To dismiss Little Miss Sunshine as simply a formulaic family road movie would be naïve, and yet one cannot ignore that the film adheres to its formula driven roots a little too faithfully at times. It’s not the use of formula, but what you do with the formula, and screenwriter Michael Arndt along with co-directors Jonathan Dayton and Valerie Faris appear to be aware of this distinction.

Their focus is trained on the human disposition of failure rather than the tenets of a family growth narrative intertwined with a road movie premise. The possibility, fear of, and realization of failure is something that grips everyone to various degrees, and anyone that says otherwise is lying through their teeth.

The film centers on the rag-tag Hoover family, a gang of, for lack of a better word, losers. Each of the Hoovers exhibits a different degree of failure in their personal lives, and each one struggles individually and collectively to either except or overcome this feeling.

Olive Hoover (Abigail Breslin), the youngest of the pack, has only one goal in life – to win a beauty competition. Her brother Dwayne (Paul Dano) wishes to be a fighter pilot, and has designed a strict daily workout to condition for the task. Inspired by Nietzsche, Dwayne has taken a vow of silence until he achieves his goal, and resorts to carrying around a pad of paper and pen to communicate.
****
Complete the following:
(a) Copy, word for word, the part of the Little Miss Sunshine review between "To dismiss Little" and "through their teeth.", inclusive.
(b) According to the Little Miss Sunshine review, what does Dwayne carry around to communicate during his vow of silence?

Supplied data:
****
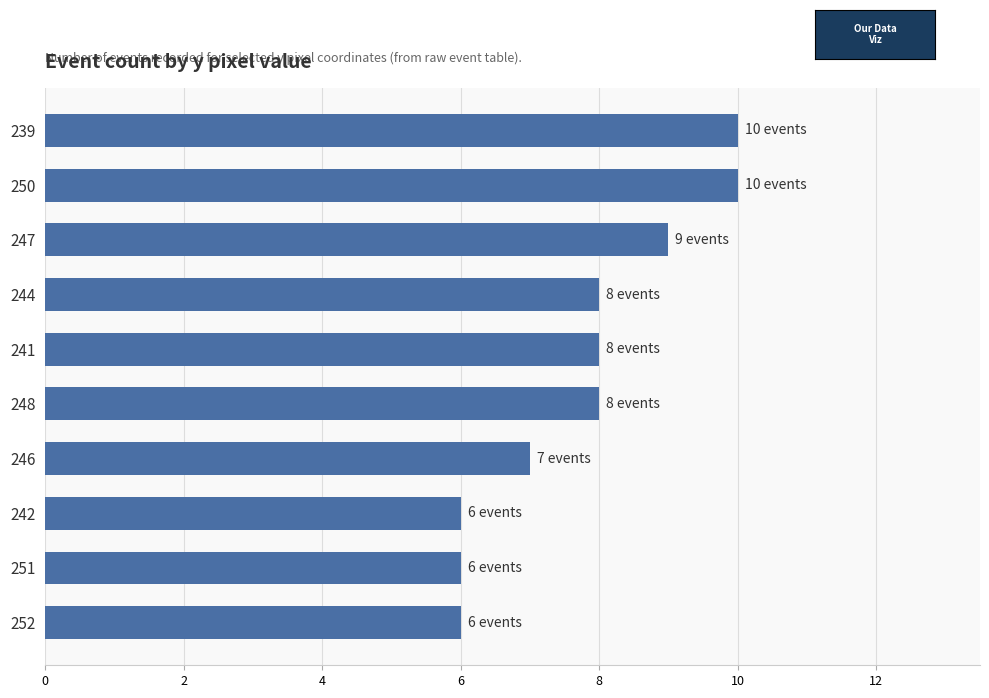

Reading top to bottom, list all the values displayed in this chart.

10	10	9	8	8	8	7	6	6	6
****
Task-by-task solutions:
(a)
To dismiss Little Miss Sunshine as simply a formulaic family road movie would be naïve, and yet one cannot ignore that the film adheres to its formula driven roots a little too faithfully at times. It’s not the use of formula, but what you do with the formula, and screenwriter Michael Arndt along with co-directors Jonathan Dayton and Valerie Faris appear to be aware of this distinction.

Their focus is trained on the human disposition of failure rather than the tenets of a family growth narrative intertwined with a road movie premise. The possibility, fear of, and realization of failure is something that grips everyone to various degrees, and anyone that says otherwise is lying through their teeth.

(b) A pad of paper and a pen.